Sometimes what is considered normal ceases to be normal in another context. A normal Iowa boy on Mars, a normal jet engine in your bedroom, a webcam used for normal portraiture. Aside from whether we consider it normal or challenge it to be outside the norm, to be classed as normal is not a lifetime guarantee.

6/17/09

SCALE

From a distance, it was nothing at all, not even a speck. Closer, it not only took on shape, but became many parts, joined in particular ways. (The observer can enter into its complexity, not just know that it’s complicated.)

When it was small, I could not see that I would interact with something so slight. For snails and insects, that meant I might crush them. In scalable polygon-count objects in a 3D world, that meant they need not be rendered, and perhaps need not even be made to exist. Forks and pieces of sushi cease to exist as the ball becomes large in Katamari.

When something is too small or too large, we become numb to it. Perhaps unable to detect it, perhaps unable to affect it. Tinier than my measuring tape’s smallest marking, it eventually stops counting as any quantity at all.

This numbness does not foreclose all interaction. The sharks could not bite James’s giant peach; they couldn’t open their mouths wide enough. At different scales, different things can happen to each other.

Scale is extension/reduction or movement negotiating commensurability. The negotiation part - that is scale. As scale changes, different things change at different speeds. Five miles over the speed limit is minor at 80, but huge at 10. Scale changes, changing the segmentation of each input’s sensitivity. (How a tree feels global warming is not how it feels carbon dioxide or warmth.)

6/11/09

THE VUTURE

What are the qualities of those things to which we attribute the characteristic of futurity? A futuristic cell phone, a country that makes our own look behind the times, a reassuring image that all will remain familiar and human a thousand years from now (Star Trek). Yet, it is something alien for which we cannot fully extrapolate a world, explicate a mechanism, or respond with any confidence.

The future threatens to destroy the present, replace it, restructure what we understand as here present: into something different. Not always something original, usually there are electronics, lasers, new ways to fly, altered feelings of repression and freedom. Some future is our destiny, but disjunctive possibility describes the futuristic in a way it does not for the historic: there are many contradictory 2020 scenarios and many established facts about the 1920s. At best we can navigate between alternative futures, at worst they will force themselves upon us. In other words, we expect others to face our futuristic as their future, as a threat subject to their choice.

________

WHAT YOU WILL DO: Pick up the dated notes on scale and the future after their last sentence, and continue them in the same style.

Page images and extracted text
________

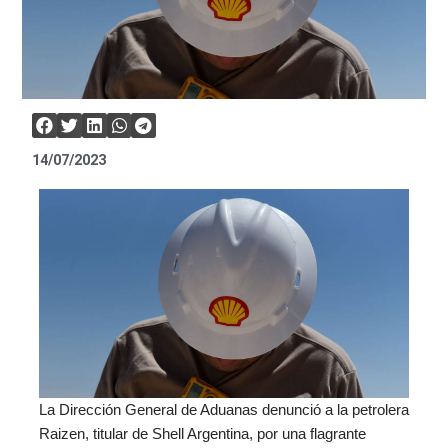
14/07/2023
La Dirección General de Aduanas denunció a la petrolera
Raizen, titular de Shell Argentina, por una flagrante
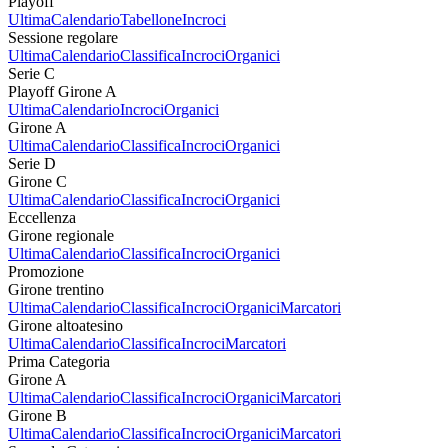
Playoff
Ultima
Calendario
Tabellone
Incroci
Sessione regolare
Ultima
Calendario
Classifica
Incroci
Organici
Serie C
Playoff Girone A
Ultima
Calendario
Incroci
Organici
Girone A
Ultima
Calendario
Classifica
Incroci
Organici
Serie D
Girone C
Ultima
Calendario
Classifica
Incroci
Organici
Eccellenza
Girone regionale
Ultima
Calendario
Classifica
Incroci
Organici
Promozione
Girone trentino
Ultima
Calendario
Classifica
Incroci
Organici
Marcatori
Girone altoatesino
Ultima
Calendario
Classifica
Incroci
Marcatori
Prima Categoria
Girone A
Ultima
Calendario
Classifica
Incroci
Organici
Marcatori
Girone B
Ultima
Calendario
Classifica
Incroci
Organici
Marcatori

________

TASK RESULT:
McDonald’s is the future, limited data plans, renewable energy, consolidation. Current trends extend or come to an end. Problematics with which we are familiar are worked in new ways. Often that’s how we know it’s the future: cold fusion works, computers are intelligent, or genetic discrimination has been institutionalized.

Futurity is not just a name. It is also a feeling. The opening of Star Wars denies that it is our future, but we know in some way that it is.

6/2/09

EMPIRICISM

It’s the sun, finally back and warming my face. It’s global warming, it’s weather patterns, it’s all in my horoscope, it's going to put him in a better mood today, it’s a reason to go outside, it’s yellow light, it’s the way the world will end, it’s an excellent source of Vitamin D.

Empirical thinking is not just a preoccupation with particularities, details, materials and things. It doesn't mean you just notice more things. It’s a continued interest in things as examples, as beings insofar as they may be becoming-evidence. Not as facts, motives, niceties, unexplainable singularities, background, or parts of a body that is mine.

Empiricism “reduces” things to their evidentiary function. Reduction in the sense of focusing, rather than eliminating. Empiricism attends to things as participants in the construction of a theoretical summation. That summation may be a long standing project, modified by the new measurement, or still unformed. It may be stodgy or inventive, reflective or unthinking.